Dita laughs now at the mention of the letter, saying that Reebok knew full well what kind of country it was operating in when it first opened its factories.
When Dita heard about the Human Rights Award in December 2001, her first response was that she should take the money and divide it among Reebok workers and use her time on the Salt Lake City podium to speak out against the company’s labor practices. But after being informed that there was a series of P.R. events scheduled for the days before the awards ceremony, she wrote to Reebok and declined. “I said to Reebok, ‘We know how you treat your workers in the Third World. I know because I helped organize them and carried out actions with them. We know you once paid your workers less than a dollar a day when your sneakers were selling for a hundred and that you rented the police to destroy us. Understanding this, we feel that it isn’t appropriate for you to put the lid on the wrongs you’ve committed toward workers by giving this kind of award.’”
Dita had a point. In the mid-1990s, as the anti-sweatshop campaign was blasting industry leader Nike for its treatment of Third World workers, Reebok began to rebrand itself as the sneaker with a heart. In 1999 Reebok announced it would begin paying Indonesian workers 24.3 percent above the legal minimum wage. It also released a lengthy report by a consultancy firm that criticized conditions in Reebok-producing factories, promising improvements.

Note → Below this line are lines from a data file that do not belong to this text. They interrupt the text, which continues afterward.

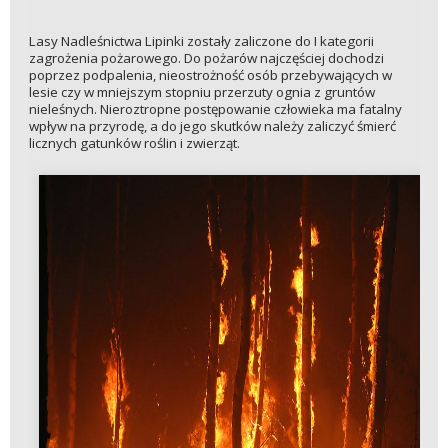
Lasy Nadleśnictwa Lipinki zostały zaliczone do I kategorii
zagrożenia pożarowego. Do pożarów najczęściej dochodzi
poprzez podpalenia, nieostrożność osób przebywających w
lesie czy w mniejszym stopniu przerzuty ognia z gruntów
nieleśnych. Nieroztropne postępowanie człowieka ma fatalny
wpływ na przyrodę, a do jego skutków należy zaliczyć śmierć
licznych gatunków roślin i zwierząt.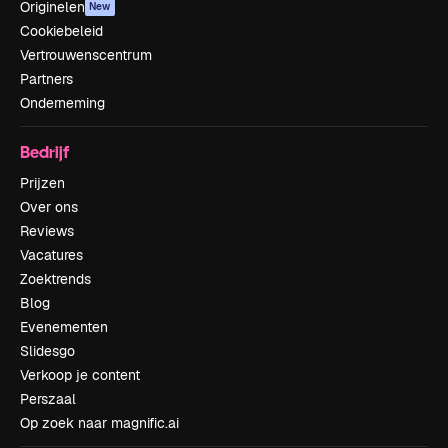
Originelen
New
Cookiebeleid
Vertrouwenscentrum
Partners
Onderneming
Bedrijf
Prijzen
Over ons
Reviews
Vacatures
Zoektrends
Blog
Evenementen
Slidesgo
Verkoop je content
Perszaal
Op zoek naar magnific.ai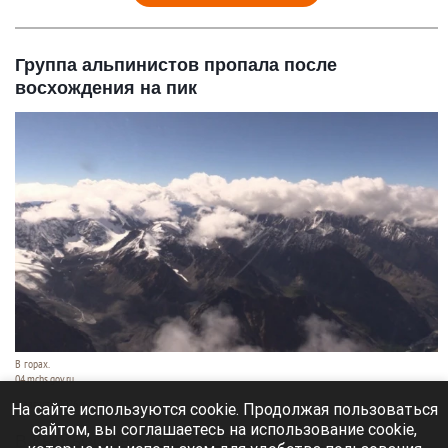
Группа альпинистов пропала после
восхождения на пик
В горах.
04.mchs.gov.ru
9 августа 2026 в 09:35
На сайте используются cookie. Продолжая пользоваться
сайтом, вы соглашаетесь на использование cookie,
В Кыргызстане ищут пропавшую группу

But despite all this, the contrast between Reebok corporate health and its Indonesian workers’ well-being has become more pronounced, not less. Paul Fireman is one of the highest-paid corporate executives in America, earning an estimated $3.2 million in 2000. His house is worth approximately $12 million and his yacht, Solemates, another $35 million. (If he sold just the yacht and bought a Honda 125cc motorbike, which is what Dita drives, he could pay his entire Indonesian workforce of 30,000 over a year’s worth of wages.) And although Reebok had a few bad years in the ’90s, its stock has gone up 400 percent since January 2000, and in 2001 it posted a 27 percent rise in net income. Meanwhile, most Indonesian workers have experienced a drop in their standard of living. When Dita was arrested and beaten for leading a strike against Reebok, its workers were making around $36 a month. Now they’re making around $75, but the price of basic goods has almost tripled. It’s doubtful that Paul Fireman can imagine, while soaking up the sun from the deck of his yacht, what it would be like to pay half a day’s wages for a bottle of kids cough syrup.
Why Reebok would want Dita Sari onboard its human rights campaign train is easy enough to answer: She makes for good brand. She may not be Venus Williams, whose new endorsement contract with Reebok is reportedly worth $40 million over five years. But she adds a bit of activist clout to Reebok’s competition against sweatshop villain Nike.
Why, though, would Reebok give an award to someone who showed no signs of wanting one? Did the company really not know Dita’s track record on Reebok? It’s not talking. Maybe it has come to believe its own hype, or maybe it figured that just like its thousands of Indonesian workers, who stitch and glue sports shoes because a less than living wage is better than nothing, Dita Sari would be willing to play along for the prestige — and for the money.
But $50,000 represents a lifetime of sweat for most Indonesians. And Dita Sari knows it.